Kevin Puntillo
Il dipendente che “fa sesso” in orario di lavoro è licenziabile perché viola i doveri fondamentali connessi al rapporto di lavoro e può mettere in pericolo la sicurezza dell’impianto.
La condotta “sessualmente attiva”, durante l’orario di lavoro, di un dipendente è sanzionabile con il licenziamento in quanto denota una scarsa inclinazione ad attuare diligentemente gli obblighi assunti ed è suscettibile di scuotere la fiducia del datore di lavoro nel corretto adempimento della prestazione.
Un esempio in cui la giurisprudenza ha ritenuto “incrinato” il rapporto di fiducia in considerazione delle mansioni svolte e della realtà aziendale, al punto di legittimare il licenziamento del lavoratore, è stato esaminato da Cass. 3 novembre 2014, n. 23378: i giudici hanno ritenuto legittimo “il licenziamento per giusta causa del lavoratore che, nel normale orario di lavoro, non presenziava la sua postazione lavorativa presso il banco ‘agenti di stazione’, senza avere richiesto la preventiva autorizzazione, e veniva sorpreso da una utente, nel locale in uso alla ditta di pulizie, impegnato in un atto sessuale con una donna”.
Secondo la Corte, “tale condotta costituiva una violazione dei doveri fondamentali connessi al rapporto di lavoro e un comportamento manifestamente contrario agli interessi dell’impresa, soprattutto tenendo presente che il dipendente, con la propria azione, aveva creato un notevole pericolo per la sicurezza, poiché le sue mansioni erano di particolare responsabilità per la gestione della sicurezza dell’impianto, essendo lui l’unico agente di stazione”.

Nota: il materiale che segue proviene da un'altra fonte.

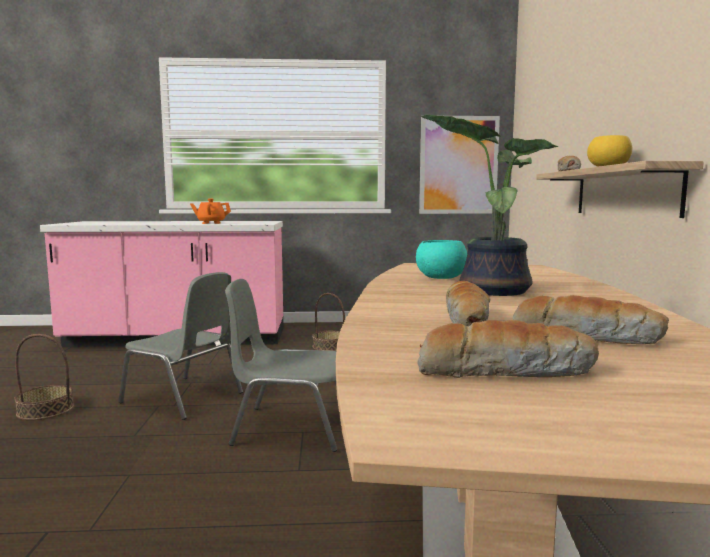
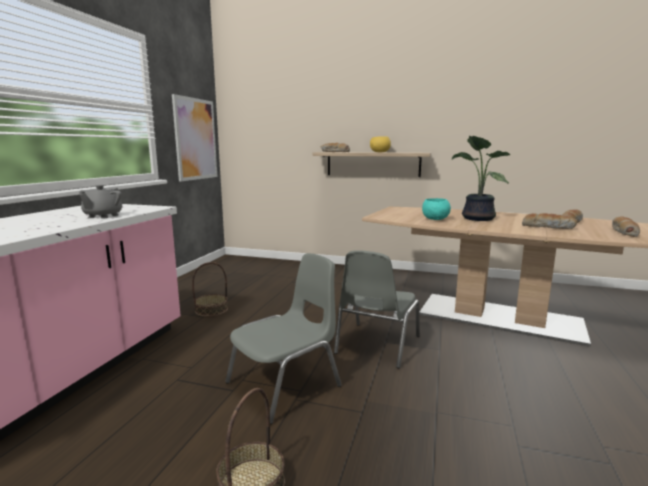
camera: 70 degrees left, 5 degrees up
(211, 223) = (103, 216): orange teapot -> grey teapot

Nello specifico, secondo i giudici, il lavoratore ha compiuto “un atto contrario ai doveri del servizio e con pericolo per la sicurezza”, realizzando una violazione dei doveri fondamentali connessi al rapporto di lavoro (in particolare, dei precetti che derivano dall’obbligo generale di diligenza), unitamente ad un comportamento manifestamente contrario agli interessi dell’impresa.